### Material for this exercise
================

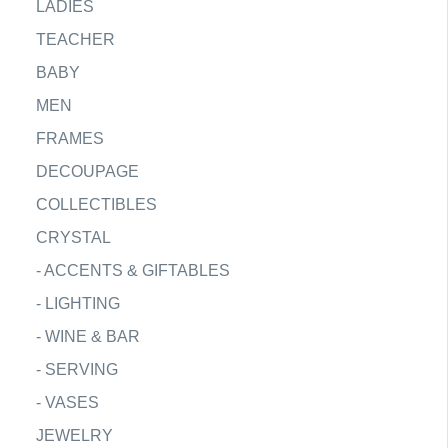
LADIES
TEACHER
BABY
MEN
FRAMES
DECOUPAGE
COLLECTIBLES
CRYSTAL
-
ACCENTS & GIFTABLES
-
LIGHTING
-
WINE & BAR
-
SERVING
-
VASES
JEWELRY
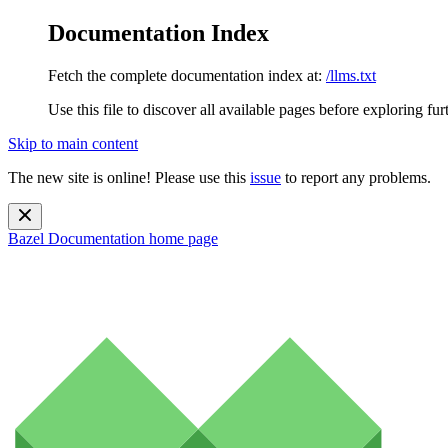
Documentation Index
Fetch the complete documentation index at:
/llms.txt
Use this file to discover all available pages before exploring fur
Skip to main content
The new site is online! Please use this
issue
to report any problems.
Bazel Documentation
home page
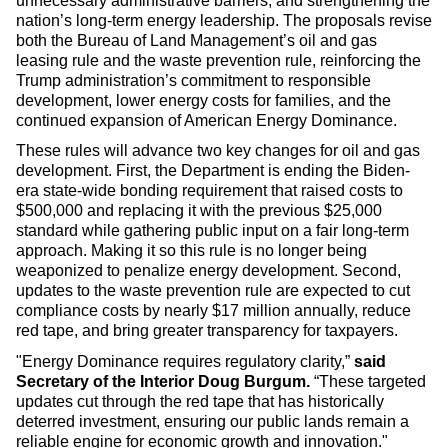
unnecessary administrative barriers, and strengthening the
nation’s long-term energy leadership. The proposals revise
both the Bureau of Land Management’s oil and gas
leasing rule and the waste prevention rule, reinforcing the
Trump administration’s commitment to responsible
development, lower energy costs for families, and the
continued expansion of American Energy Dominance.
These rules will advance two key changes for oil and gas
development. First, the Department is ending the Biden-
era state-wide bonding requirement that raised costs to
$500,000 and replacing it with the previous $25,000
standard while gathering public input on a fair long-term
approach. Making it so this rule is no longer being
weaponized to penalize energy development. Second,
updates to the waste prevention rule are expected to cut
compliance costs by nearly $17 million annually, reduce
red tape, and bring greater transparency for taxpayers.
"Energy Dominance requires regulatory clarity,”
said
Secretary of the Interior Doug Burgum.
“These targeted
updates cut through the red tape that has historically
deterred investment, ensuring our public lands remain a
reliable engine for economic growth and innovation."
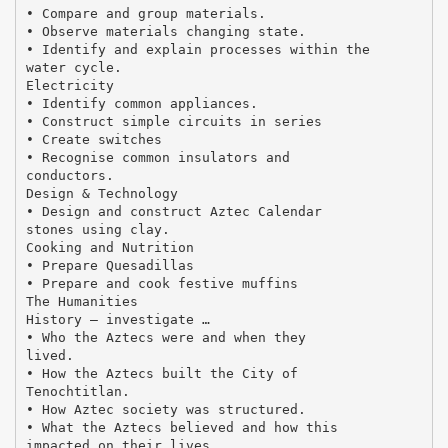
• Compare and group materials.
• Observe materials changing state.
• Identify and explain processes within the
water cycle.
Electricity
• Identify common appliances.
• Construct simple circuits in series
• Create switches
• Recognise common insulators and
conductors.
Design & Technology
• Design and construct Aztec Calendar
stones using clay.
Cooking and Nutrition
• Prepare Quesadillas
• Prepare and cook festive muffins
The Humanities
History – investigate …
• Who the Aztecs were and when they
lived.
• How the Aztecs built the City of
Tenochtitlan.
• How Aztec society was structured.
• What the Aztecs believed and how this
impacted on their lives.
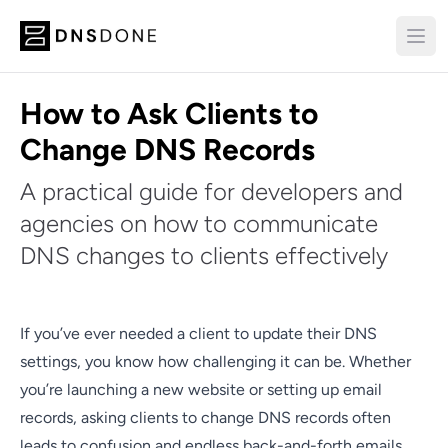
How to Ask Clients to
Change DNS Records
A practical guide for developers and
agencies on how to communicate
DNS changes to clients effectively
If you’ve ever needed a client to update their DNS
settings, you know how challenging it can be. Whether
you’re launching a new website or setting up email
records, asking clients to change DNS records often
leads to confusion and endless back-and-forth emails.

================

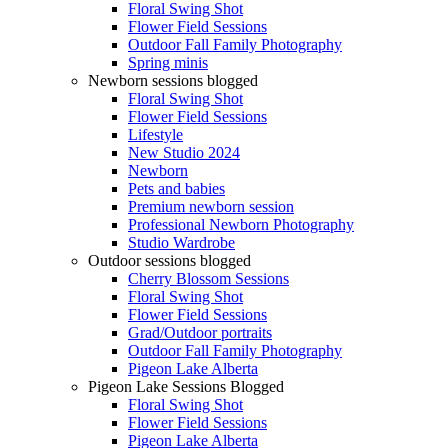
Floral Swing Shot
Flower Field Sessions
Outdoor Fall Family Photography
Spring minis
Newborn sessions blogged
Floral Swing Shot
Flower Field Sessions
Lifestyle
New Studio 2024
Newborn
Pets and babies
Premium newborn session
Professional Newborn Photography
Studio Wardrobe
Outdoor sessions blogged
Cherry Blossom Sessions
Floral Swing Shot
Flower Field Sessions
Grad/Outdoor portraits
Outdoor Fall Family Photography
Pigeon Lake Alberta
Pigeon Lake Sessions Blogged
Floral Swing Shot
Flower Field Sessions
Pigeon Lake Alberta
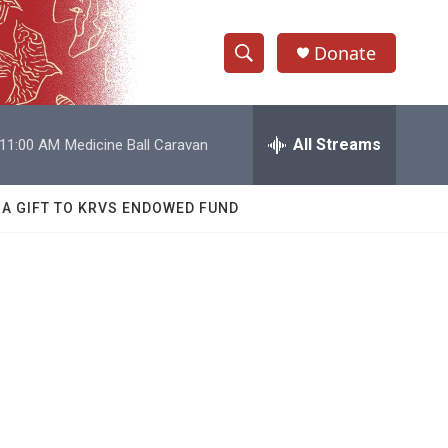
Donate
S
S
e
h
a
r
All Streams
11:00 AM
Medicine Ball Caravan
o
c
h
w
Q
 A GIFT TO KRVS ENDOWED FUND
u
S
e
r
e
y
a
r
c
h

================

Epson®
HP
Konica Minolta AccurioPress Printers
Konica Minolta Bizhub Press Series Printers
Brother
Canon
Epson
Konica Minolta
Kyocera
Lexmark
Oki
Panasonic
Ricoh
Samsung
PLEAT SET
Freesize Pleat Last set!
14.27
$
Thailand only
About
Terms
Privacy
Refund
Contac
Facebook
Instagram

================

### Work to complete
Above are some lines. Repeat exactly, and only, those from the line that has "continued expansion of" through the line that has "deterred investment, ensuring".

### Answer box
continued expansion of American Energy Dominance.
These rules will advance two key changes for oil and gas
development. First, the Department is ending the Biden-
era state-wide bonding requirement that raised costs to
$500,000 and replacing it with the previous $25,000
standard while gathering public input on a fair long-term
approach. Making it so this rule is no longer being
weaponized to penalize energy development. Second,
updates to the waste prevention rule are expected to cut
compliance costs by nearly $17 million annually, reduce
red tape, and bring greater transparency for taxpayers.
"Energy Dominance requires regulatory clarity,”
said
Secretary of the Interior Doug Burgum.
“These targeted
updates cut through the red tape that has historically
deterred investment, ensuring our public lands remain a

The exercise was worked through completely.